Depending on the number of patients involved, “it really shows a critical cost-containment approach in the Affordable Care Act is running into real problems,” said Robert Blendon, a health-policy professor at Harvard University’s School of Public Health, in a telephone interview today.
The experimental programs were set up under the law to save Medicare, the U.S. insurer for the elderly and disabled, as much as $940 million through 2015. Hospitals were projected to gain as much as $1.9 billion in bonus payments under the law.
Shifting Models
“We fully anticipated that as these programs get up and running, some groups would shift between models,” Cook said in an e-mailed response to questions yesterday. He wouldn’t identify the participants who may leave Pioneer.
Obama administration officials view the experiments as being among the health-care law’s most promising attempts to slow the growth of health costs.
The Pioneer program was set up for large hospitals and health systems that already had some experience coordinating care for patients, such as Partners Healthcare in Boston, Presbyterian Healthcare Services in Albuquerque, New Mexico, and Heritage Provider Network in Northridge, California.

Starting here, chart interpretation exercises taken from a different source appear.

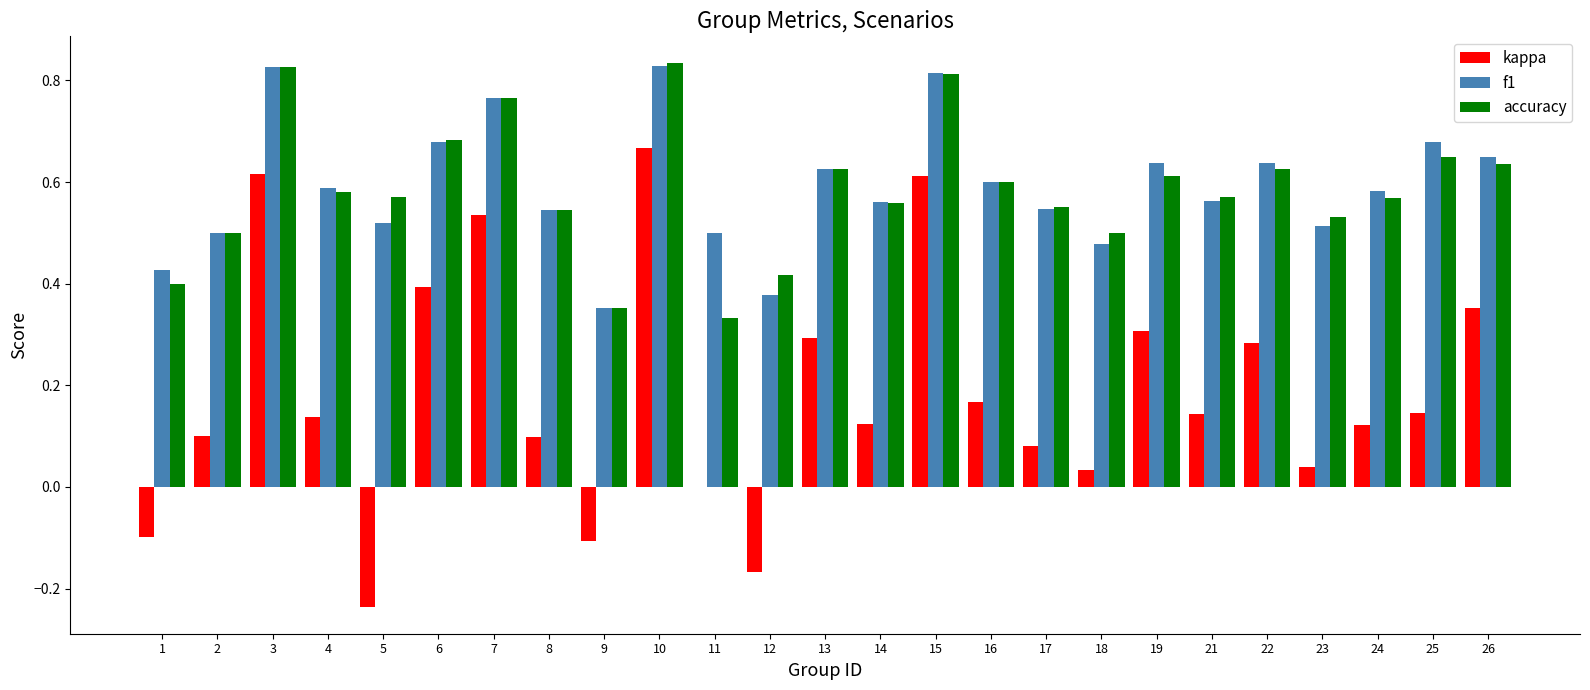

Is it true that accuracy equals 1.4 at 3?

False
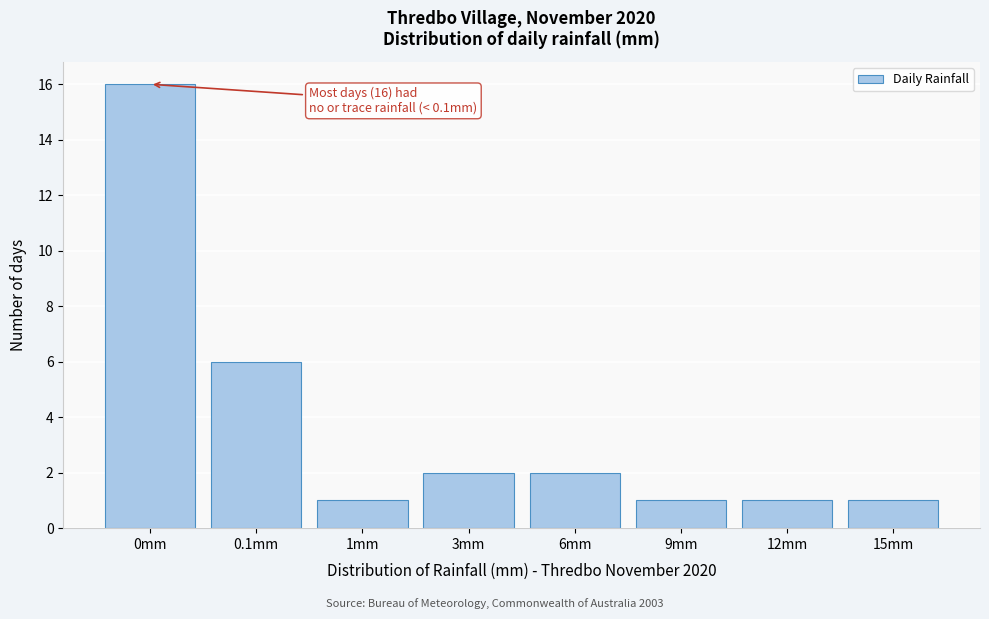

Reading left to right, list all the values displayed in this chart.

0mm=16	0.1mm=6	1mm=1	3mm=2	6mm=2	9mm=1	12mm=1	15mm=1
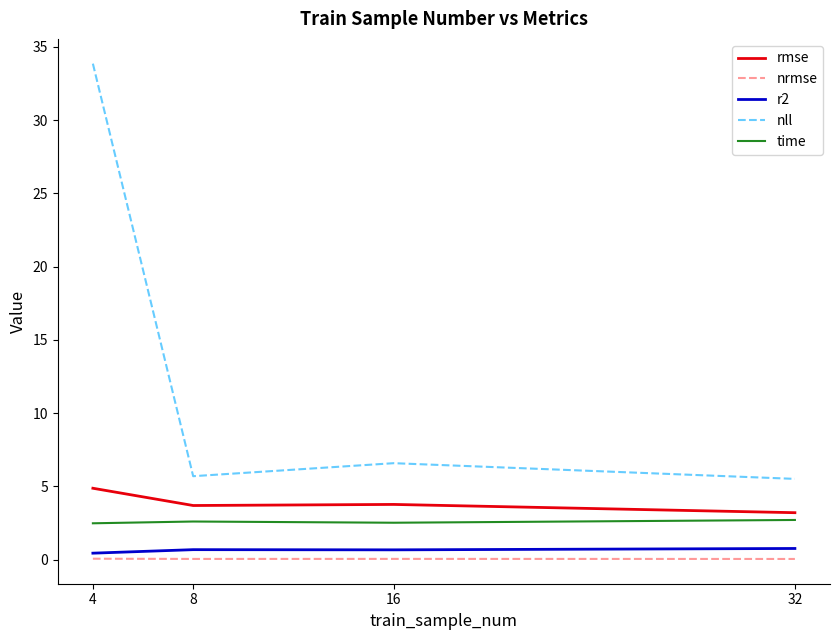

At which category does the chart reach its peak across all series?

4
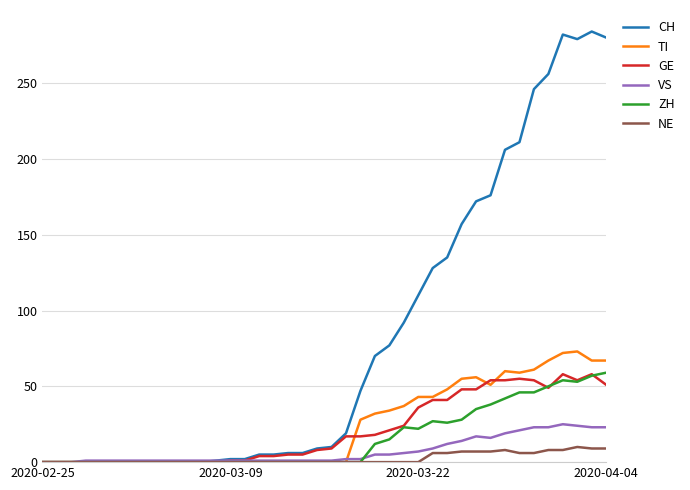

Which series has the widest spread of values?

CH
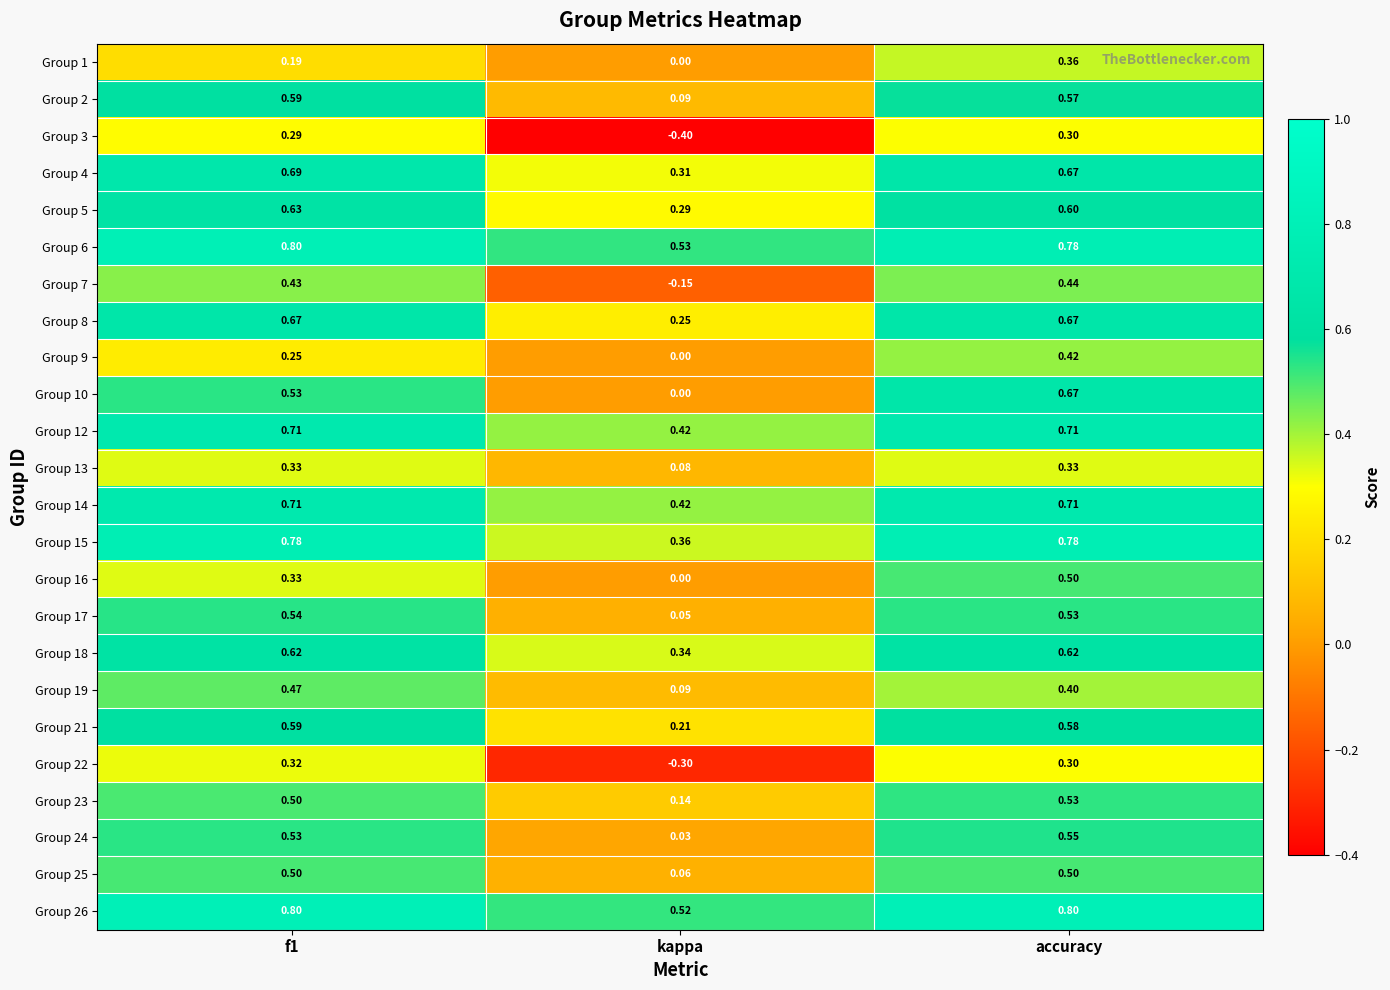

Which category has the highest value in the Group 23 series?

accuracy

Blendon said that some of the health systems may be discovering that it is harder to manage financial risk of sick patients than they anticipated.
Financial Implications
Providers think “they can obviously sort of improve the way average care is delivered,” Blendon said. “They don’t realize “there can be some very expensive, difficult situations, or that they may have groups of patients moving around they don’t have the clinical control over they thought they’d have. This can have very serious financial implications for them.”
Presbyterian Chief Executive Officer Jim Hinton, who is also the chairman-elect of the American Hospital Association, warned of potential problems in the Pioneer program in an April 30 interview.

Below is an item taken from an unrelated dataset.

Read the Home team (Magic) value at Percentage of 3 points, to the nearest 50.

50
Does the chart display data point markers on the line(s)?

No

Participating hospitals are responsible for controlling costs for a population of Medicare patients assigned to them, but their ability to manage the patients’ care is limited, Hinton said. For example, they can’t forbid the patients from seeing doctors or other health providers who aren’t part of the Pioneer system.

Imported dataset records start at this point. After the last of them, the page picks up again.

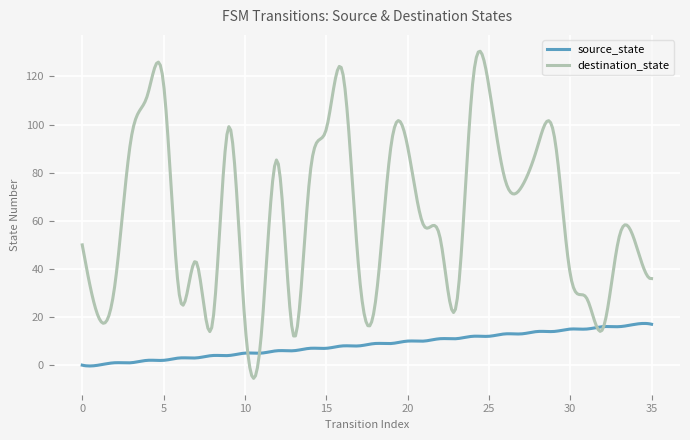

What are all the series names shown in the legend?

source_state, destination_state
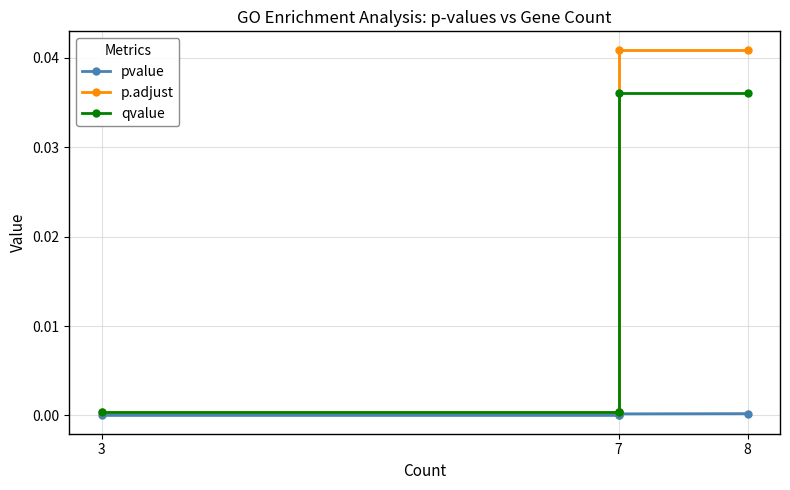

True or false: qvalue has more than 2 interior local peaks.

False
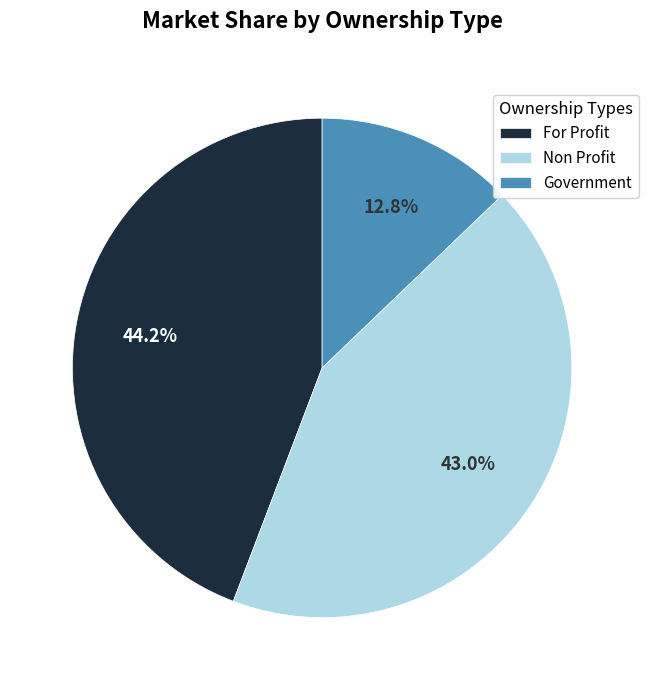

What is the ratio of the value at Government to the value at For Profit?

0.3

Also, Medicare has lagged, by about six months, in providing the Pioneer systems medical claims data they need to track spending on their assigned patients, according to Hinton.
‘Feel the Pain’
Medicare officials “acutely feel the pain of providing data on this population on such a broad scale with systems that really weren’t set up to do what we’re asking them to do,” Hinton said then. “We’re asking for more agility than the system is really set up to produce.”
A spokeswoman for Presbyterian, Kristen Krebs, would not say directly whether the hospital system is among Pioneer participants that may drop out of the program.
“We’re still evaluating our options,” she said in an e-mail last night.
Modern Healthcare, a magazine that covers the hospital industry, first reported that the health systems may leave the Pioneer program.